Yazmak, herhangi birine söylenemeyecek şeyleri hem hiç kimseye söylememek hem de herkese söylemektir. Ya da daha doğrusu yazmak, söyleyebileceğin herhangi biri olmayan şeyleri belki okuyacak olan o hiç-kimseye söylemektir. Öyle ince, öyle kişisel, öyle bulanık şeyler ki, normal olarak en yakınlarıma bile söylemeyi düşünmediğim şeyler. Ne zaman yüksek sesle söylemeyi denesem dilimin pelteleştiği ya da yakınlarımın kulaklarının duyup anlamak için fazla kısa kaldığı şeyleri tamamen yabancı kişiler okusun diye yazabilirim.

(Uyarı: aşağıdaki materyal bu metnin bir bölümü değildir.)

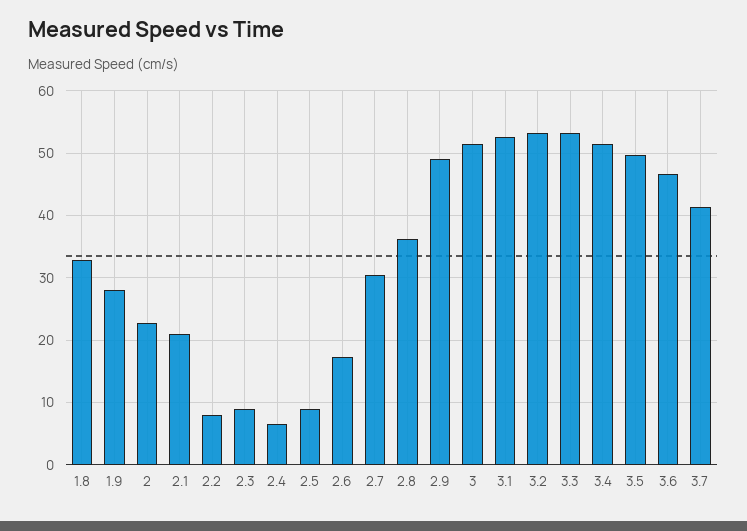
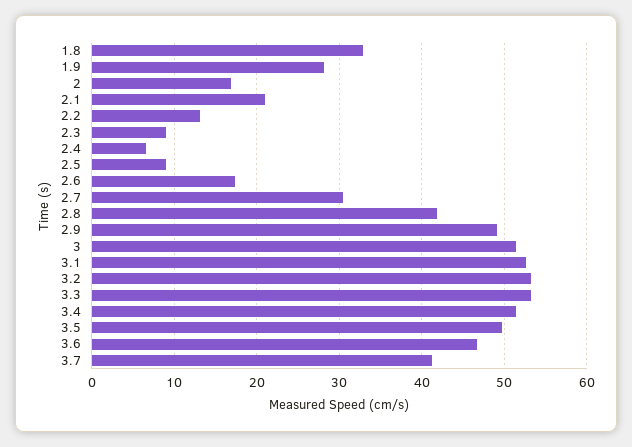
2: 23 -> 17
2.2: 8 -> 13
2.8: 36 -> 42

Söylenemeyenler, yazmanın sessizliği içinde yabancılara söylenebilir olur ve okumanın  yalnızlığı içinde işitilir. Yazmanın paylaşılan yalnızlığı mıdır bu acaba, ayrı ayrı hepimizin toplumdan, hatta iki kişinin oluşturduğu  bir toplumdan daha derin bir yerde bulunuyor olmamız mıdır? Neredeyse yüksek sesle söylenemeyecek kadar uzun ve ayrıntılı sesleri ifade ederken parmakların başardığını dilin becerememesi midir?
...
Yüksek sesle okumaya başladığımda, tanımakta güçlük çektiğim başka bir ses çıktı ağzımdan. Yazmak, hiç- kimseyle konuşmak olduğundan, belki daha rahat bir sesti.